Count how many lines in the records below contain the string "ÉVÈNEMENT", matching uppercase and lowercase exactly, and reply with only that number.
[[ Given records, beginning ]]
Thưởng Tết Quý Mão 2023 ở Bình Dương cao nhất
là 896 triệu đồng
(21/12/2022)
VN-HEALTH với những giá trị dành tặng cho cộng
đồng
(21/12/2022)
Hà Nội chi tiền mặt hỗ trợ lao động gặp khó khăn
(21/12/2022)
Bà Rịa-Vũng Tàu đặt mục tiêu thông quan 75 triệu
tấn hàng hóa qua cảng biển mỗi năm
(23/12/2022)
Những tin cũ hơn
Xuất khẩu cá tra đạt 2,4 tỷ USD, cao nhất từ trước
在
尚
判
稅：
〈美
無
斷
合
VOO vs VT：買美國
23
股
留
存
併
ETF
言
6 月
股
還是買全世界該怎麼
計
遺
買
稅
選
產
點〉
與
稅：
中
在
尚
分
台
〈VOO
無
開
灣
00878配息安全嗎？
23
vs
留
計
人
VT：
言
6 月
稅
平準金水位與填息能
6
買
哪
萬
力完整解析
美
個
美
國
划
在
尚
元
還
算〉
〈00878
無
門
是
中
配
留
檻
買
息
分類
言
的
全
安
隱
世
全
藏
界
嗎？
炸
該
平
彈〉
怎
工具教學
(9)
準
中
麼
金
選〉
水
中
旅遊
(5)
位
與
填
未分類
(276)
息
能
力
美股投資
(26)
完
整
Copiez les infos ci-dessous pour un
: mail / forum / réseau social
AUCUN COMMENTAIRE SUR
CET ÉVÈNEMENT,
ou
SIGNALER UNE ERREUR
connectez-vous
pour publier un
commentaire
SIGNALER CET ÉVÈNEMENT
[[ Given records, end ]]
[[ Given records, beginning ]]
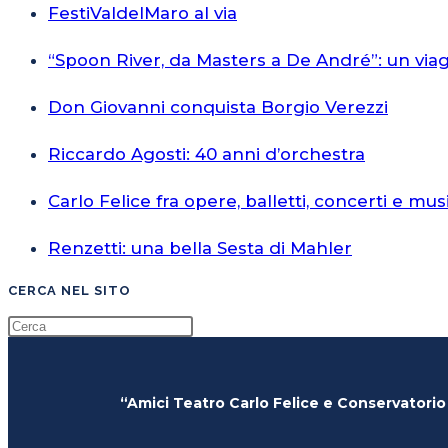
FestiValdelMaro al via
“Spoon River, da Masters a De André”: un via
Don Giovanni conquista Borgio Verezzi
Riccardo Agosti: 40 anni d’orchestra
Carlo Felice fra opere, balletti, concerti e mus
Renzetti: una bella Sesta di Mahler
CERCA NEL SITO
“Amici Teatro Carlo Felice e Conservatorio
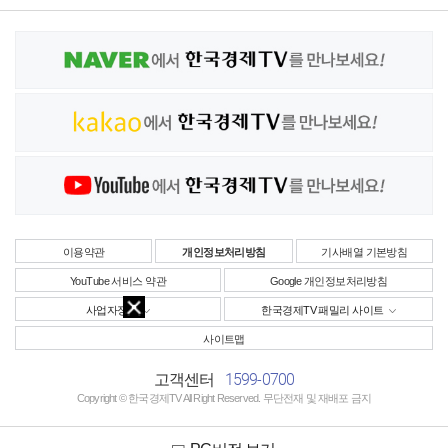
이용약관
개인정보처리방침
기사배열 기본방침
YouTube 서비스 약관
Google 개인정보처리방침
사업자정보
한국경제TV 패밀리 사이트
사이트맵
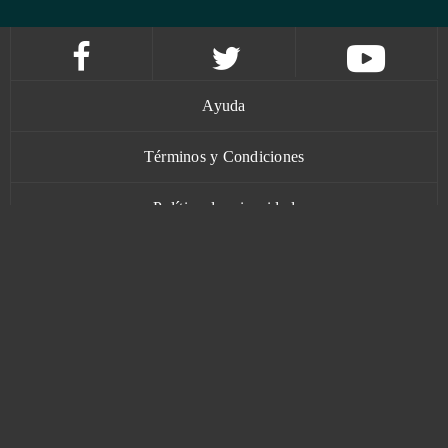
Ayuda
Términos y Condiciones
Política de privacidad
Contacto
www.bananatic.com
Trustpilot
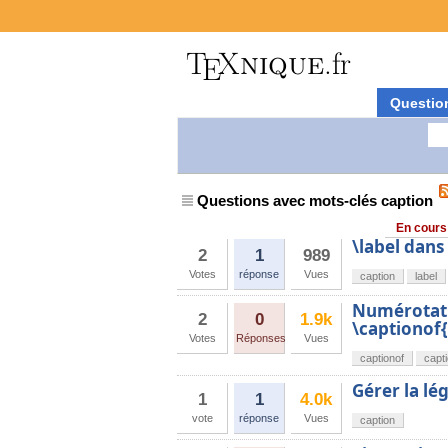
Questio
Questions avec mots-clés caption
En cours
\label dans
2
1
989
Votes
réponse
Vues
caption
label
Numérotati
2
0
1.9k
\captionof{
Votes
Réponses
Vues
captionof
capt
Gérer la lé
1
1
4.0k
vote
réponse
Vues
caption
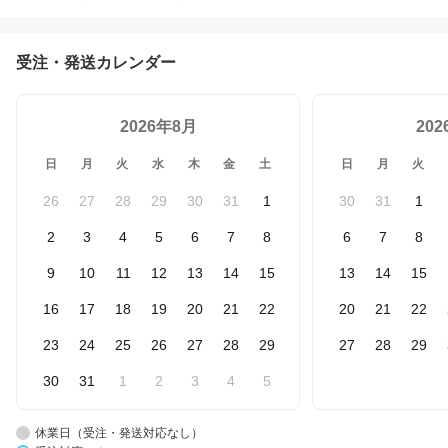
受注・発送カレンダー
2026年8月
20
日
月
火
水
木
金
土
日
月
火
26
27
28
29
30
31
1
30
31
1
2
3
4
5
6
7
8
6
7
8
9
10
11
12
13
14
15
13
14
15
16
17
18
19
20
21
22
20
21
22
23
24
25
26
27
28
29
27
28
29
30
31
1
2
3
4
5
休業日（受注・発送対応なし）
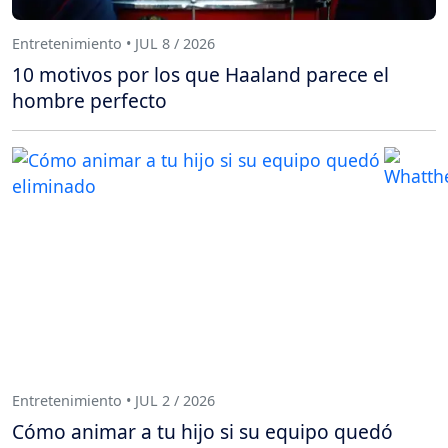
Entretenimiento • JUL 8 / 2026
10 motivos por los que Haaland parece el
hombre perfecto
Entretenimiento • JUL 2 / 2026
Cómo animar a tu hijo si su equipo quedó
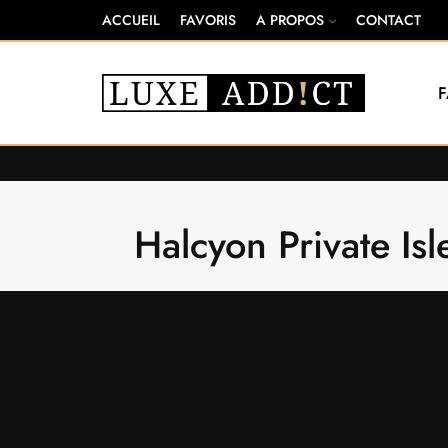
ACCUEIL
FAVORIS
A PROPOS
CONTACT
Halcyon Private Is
[[ Given records, end ]]
▶ **Your response**: 2